I feel like the integer box problem must be related . The diagonals, which are sums of squares of sides, must have a relationship with the volume, which is a product of sides. Here we have a bunch of n dimensional boxes whose volume equals the length of their edges.

Does "almost prime" mean that they're either prime powers or square-free?

Wonder if it could be smashed with twin primes conjecture.

ultra-cool af!

what's funny is that the pattern continues backward, with one term on left and right too! (1 = 1)

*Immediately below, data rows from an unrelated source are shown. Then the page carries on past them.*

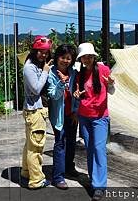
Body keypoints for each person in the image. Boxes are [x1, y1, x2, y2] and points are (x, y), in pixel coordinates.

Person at [73, 42, 115, 201]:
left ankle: (99, 186)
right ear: (81, 58)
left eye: (89, 56)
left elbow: (111, 91)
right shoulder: (80, 74)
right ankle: (94, 180)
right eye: (84, 56)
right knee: (90, 148)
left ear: (94, 56)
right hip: (84, 116)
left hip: (100, 117)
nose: (87, 59)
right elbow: (79, 94)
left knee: (99, 149)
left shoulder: (103, 69)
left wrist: (110, 84)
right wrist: (77, 95)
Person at [21, 35, 53, 189]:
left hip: (33, 110)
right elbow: (36, 88)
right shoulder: (29, 67)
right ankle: (36, 180)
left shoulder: (35, 65)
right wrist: (46, 71)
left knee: (30, 144)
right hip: (35, 111)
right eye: (40, 51)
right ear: (34, 50)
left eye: (46, 52)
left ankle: (26, 172)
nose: (44, 55)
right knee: (36, 147)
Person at [47, 44, 79, 190]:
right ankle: (58, 177)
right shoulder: (51, 73)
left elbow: (78, 92)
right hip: (58, 115)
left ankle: (69, 167)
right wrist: (62, 82)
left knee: (72, 142)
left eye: (68, 58)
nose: (65, 60)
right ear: (57, 57)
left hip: (71, 114)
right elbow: (53, 95)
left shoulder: (74, 73)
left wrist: (76, 111)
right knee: (60, 144)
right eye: (62, 57)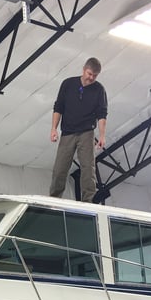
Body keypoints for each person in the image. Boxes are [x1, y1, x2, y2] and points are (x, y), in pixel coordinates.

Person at [49, 57, 107, 203]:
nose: (91, 78)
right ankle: (54, 199)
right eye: (89, 74)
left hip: (87, 132)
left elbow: (102, 114)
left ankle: (88, 201)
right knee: (60, 168)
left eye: (95, 76)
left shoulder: (99, 89)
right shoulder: (68, 84)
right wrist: (54, 129)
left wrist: (102, 136)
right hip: (68, 132)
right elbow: (58, 107)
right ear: (84, 70)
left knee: (88, 168)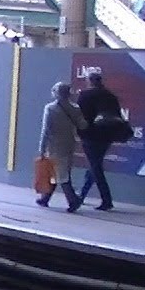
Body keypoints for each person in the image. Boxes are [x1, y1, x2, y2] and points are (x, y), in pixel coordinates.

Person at [36, 82, 87, 212]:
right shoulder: (75, 108)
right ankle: (45, 198)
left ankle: (73, 200)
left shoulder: (50, 108)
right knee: (59, 172)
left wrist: (41, 148)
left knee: (61, 174)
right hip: (69, 144)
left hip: (54, 145)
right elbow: (83, 126)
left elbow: (45, 130)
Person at [76, 70, 121, 211]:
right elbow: (117, 116)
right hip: (107, 136)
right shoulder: (111, 96)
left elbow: (80, 116)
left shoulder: (85, 95)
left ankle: (106, 200)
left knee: (95, 167)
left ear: (89, 81)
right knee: (94, 164)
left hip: (90, 135)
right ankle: (81, 195)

I wish i would have kept up on math in school, i had no idea that 1 wasn't a prime.

A very nice video!

Every number is a long long way to infinity! 😀

Wonderful video as always! 9:20 Length 10: Case 1: 8 copies of 1, a and b (2≤a≤b), 8+a+b=ab, (a-1)(b-1)=9, (a,b)=(2,10) or (4,4). Case 2: 7 copies of 1, a, b and c (2≤a≤b≤c), 7+a+b+c=abc. c is not an integer when a=b=2. Thus ab≥6 and c≥3, then 7+3c≥7+a+b+c=abc≥6c, contradiction! Case 3: 6 copies of 1, a, b, c and d (2≤a≤b≤c≤d), 6+4d≥6+a+b+c+d=abcd≥8d, contradiction! By the same argument as in case 3, we know there are no solutions with fewer than 6 copies of 1. More than 10 identities: Consider the equation (a-1)(b-1)=2³·3²·5 i.e. 359+a+b=ab where 1≤a≤b, there are (3+1)(2+1)(1+1)/2=12 integer solutions. Length 361 is one solution.

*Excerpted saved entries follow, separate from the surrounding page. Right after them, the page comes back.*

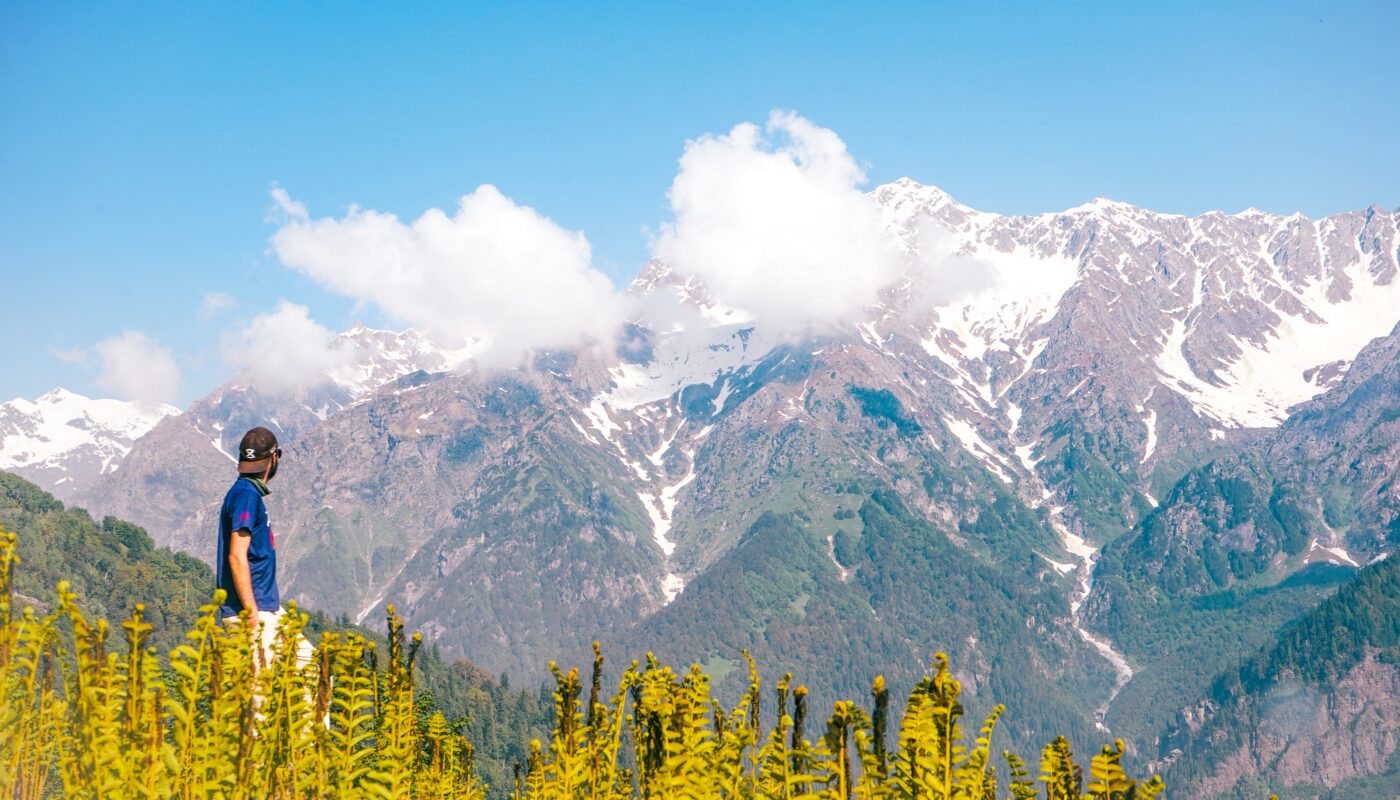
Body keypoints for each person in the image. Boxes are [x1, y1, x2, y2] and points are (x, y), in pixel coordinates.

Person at [216, 426, 314, 675]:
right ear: (274, 458)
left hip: (266, 608)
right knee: (256, 698)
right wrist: (250, 611)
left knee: (311, 667)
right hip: (252, 610)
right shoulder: (246, 495)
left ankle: (295, 716)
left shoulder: (244, 493)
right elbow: (237, 556)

My school is opening soon! I needed that man!🥺

There are special properties about N-1 and 2N-1, but how about 3N-1. Any properties related to 3, and if not, why not?

I had a question in Newtown gregory method we get a constant sequence taking the differences but what if we get a periodic sequence at last sequence taking the differences. Imagine like we get like an infinite periodic sequence instead of infinite constant sequence

6:15 I should think that representation theory is a good place to go digging for those sorts of things

About the kidnaping services provided by the mathologer I only have one thing to say: beam me up Scotty

As someone with a mechanical engineering degree, I find that type of mathematics frustrating and annoying, and thank goodness not everybody is like me.

@28'50 did you see the kaprekar constant !!!

22:55 2XY-(2+X+Y)+1=N-2 2XY-(X+Y)-1=N-2 2XY-X-Y+1=N 2(2XY-X-Y+1)=2N 2X2Y-2X-2Y+2-1=2N-1 2X2Y-2X-2Y+1=2N-1 factor left side ... (2X-1)(2Y-1)=2N-1

7:00 So this is a plot of OEIS-A033178.

Noo, no AI thumbnails please 😭

Mathologer dropped

For all you vintage HP pocket calculator aficionados, XYZU should actually be XYZT.

Gotta say, as someone who knows a fair number of artists first-hand, seeing AI "art" being used is always a bit gut-wrenching knowing what they are going through right now because of AI.

I'm pretty sure 2 + 2 = 2 x 2 is required for Euclid's formula to work.

9:24 Ok, that got me off guard 😆

23:00 is anyone else curious about what happens with (mx-1)(my-1)=mn-1 for other m than 1 and 2?

19:02 actually...I guessed the pattern kind of ...when you asked before...do you see any pattern...I guessed that everything -1 might be prime numbers...😅

I thought for sure Euler Totient function would show up at some point but i was wrong D:

AI Sophie Germain in the thumbnail/transitions was an OK experiment but please never again. Not what she looked like

(8x1),4,4 and (8x1),2,10 are the only solutions for length 10!